The highlight of the evening was of course the speeches. I wasn’t giving one myself so I was able to sit back and quietly make judgements on the performances of others. I was hoping they would be short and sweet but this wasn’t quite what happened. The Best Woman's speech was beyond reproach, but then she is female. P’s speech was heartfelt but due to his insistence on mentioning everyone who was present, it went on a bit – and even then he forgot to mention his university friends and quickly added them in just before the toast. He wouldn’t let me see or hear his speech before the event, but when I saw the number of A4 sheets he took out of his pocket, my heart sank!
He’d been worried that the suit he’d worn for the wedding would now,
eight months later, be too tight but in fact he just squeezed into it.
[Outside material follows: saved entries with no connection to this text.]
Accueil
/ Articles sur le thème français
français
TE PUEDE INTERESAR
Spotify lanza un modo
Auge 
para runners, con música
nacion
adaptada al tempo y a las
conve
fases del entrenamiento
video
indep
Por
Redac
However,
after his pie and sticky toffee pudding, the waistcoat was rather tight so, as
he stood up to deliver his speech, he unbuttoned it, saying ‘If wearing an unbuttoned waistcoat is good
enough for Art Garfunkel, it's good enough for me’. Later, the Best Woman – who was sitting opposite him – told me that his fly was partially open, so
it looked as if he was deliberately exposing himself to the guests, possibly as
a form of performance art. I don’t think many people noticed, however.
The MC made
the biggest impression. I have to say that he was brilliant at greeting the
guests, taking their coats, liaising with the staff, keeping things moving and
chatting to people, and we are both very grateful to him for this. Before the meal, his
impromptu shoe-exploding act was pure genius (the heels of his Ecco shoes
spontaneously fell off, quite spectacularly, something we later discovered
happens to around 1% of Ecco shoes due to something called Hydrolysis, and it
even happened to someone at a swish do where Joe Biden was a guest,
apparently, so the MC is in good company). However, it did mean he had to spend the remainder of the evening
walking round more or less in his socks. We suggested he might craft makeshift
heels out of Pontefract Cakes [licorice] stuck on with sticky toffee pudding, but he didn’t seem
convinced.
His own speech was more 1970s Working Men’s Club than 2022 Wedding Reception, but it was nice of him to have put in so much effort. At one point he pretended he’d got a call from the owner of The Spencer Arms (where the venue was) and he left the room, only to return wearing a beret and doing an impersonation of Frank Spencer. Those who remembered the pub was called The Spencer Arms, and who were old enough to remember Michael Crawford’s hapless character, enjoyed this, but many of us were mystified. For younger guests, the impersonation was incomprehensible as they had no idea who Frank Spencer was, which in itself actually made many of us feel like dinosaurs from a lost world. And for people like myself who did remember Frank Spencer, but who didn’t make the connection with the pub’s name until some time afterwards, it seemed like a rather random and bewilderingly outdated character to impersonate. However, the MC’s speech will go down in everyone’s memory as a highlight of the evening. Personally, I know I’ll remember the exploding shoes with fondness for many years to come.